São riscos realmente um pouco aumentados, a gente tem um risco mais alto de hipertensão e diabetes, e isso algumas vezes vai levar a um risco um pouco mais alto de prematuridade ou outras consequências para o bebê. Quando a gente fala da ovodoação e transferência de embrião, essas pacientes em geral acabam fazendo uma avaliação clínica prévia, como um eletro de esforço, já passaram com cardiologista, já fizeram toda uma avaliação. E elas normalmente são muito cuidadosas e isso ajuda muito na evolução da gestação.
Para quem está tentando, qual caminho mais seguro a pessoa deve trilhar?
O caminho mais seguro é esse caminho que eu falei dessa busca por uma avaliação prévia, passando com cardiologista, fazendo uma avaliação clínica geral, e tendo uma vida até bem mais saudável do que uma paciente de 30 anos. A gente precisa pensar na opção da ovodoação, por conta da qualidade, taxa de sucesso e quando a gente pensa em uma gestação saudável a gente tem que pensar nisso também, porque o risco de malformação é muito alto nessas gestações. A maior parte das gestações depois dos 50 anos vão invariavelmente terminar em um abortamento quando a gente fala de óvulos próprios.
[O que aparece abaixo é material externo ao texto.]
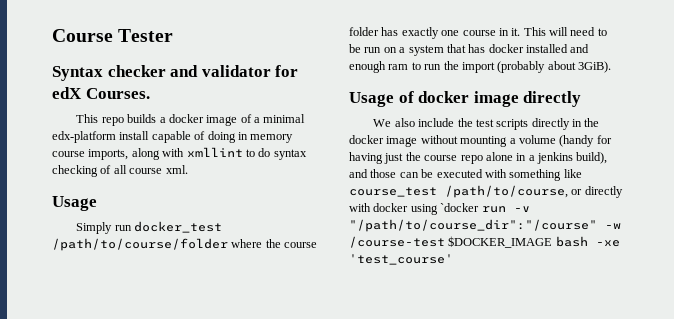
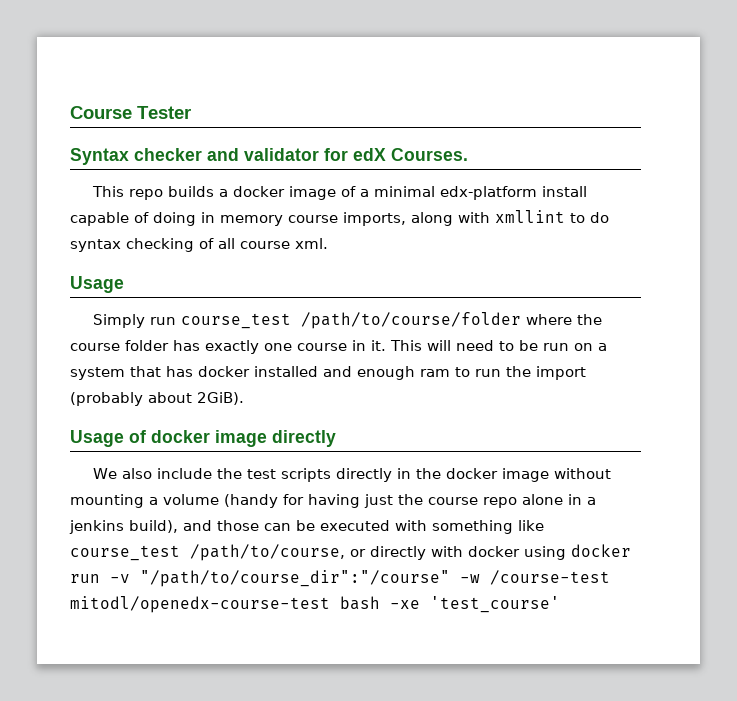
[134,221,223,233] docker_test -> [181,313,292,329] course_test
[578,61,611,73] 3GiB). -> [197,392,244,405] 2GiB).
[440,203,480,212] `docker -> [571,544,631,557] docker
[448,236,553,248] $DOCKER_IMAGE -> [70,596,330,613] mitodl/openedx-course-test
Agora, quando a gente fala de óvulos doados, a taxa de abortamento é baixa, como uma pessoa mais jovem.
Em tempos onde a longevidade é cada vez mais discutida dentro e fora da ciência, na sua opinião, será mais comum mulheres mais velhas grávidas?
A gente tem tido cada vez mais pessoas preocupadas com a saúde, uma longevidade que tem ficado evidente em todos os aspectos, tanto para homens quanto para mulheres. Isso junto do desejo de postergar a gestação e das aberturas da nova revolução sexual que a reprodução assistida trouxe pras mulheres (que é o congelamento de óvulos precoce, antes do período da menopausa, quando o óvulo ainda tem bastante qualidade), traz ainda mais força para esse postergamento. Tudo isso me leva a crer que realmente teremos cada vez mais gestações tardias em mulheres que se cuidam bastante e são bem saudáveis. São gestações viáveis e com grande possibilidade de acontecer. É lógico que com o passar dos anos, outros problemas podem surgir, por exemplo miomas, endometriose e outros problemas não só relacionados ao potencial e qualidade do óvulo. Mas o processo em si pode acontecer tranquilamente.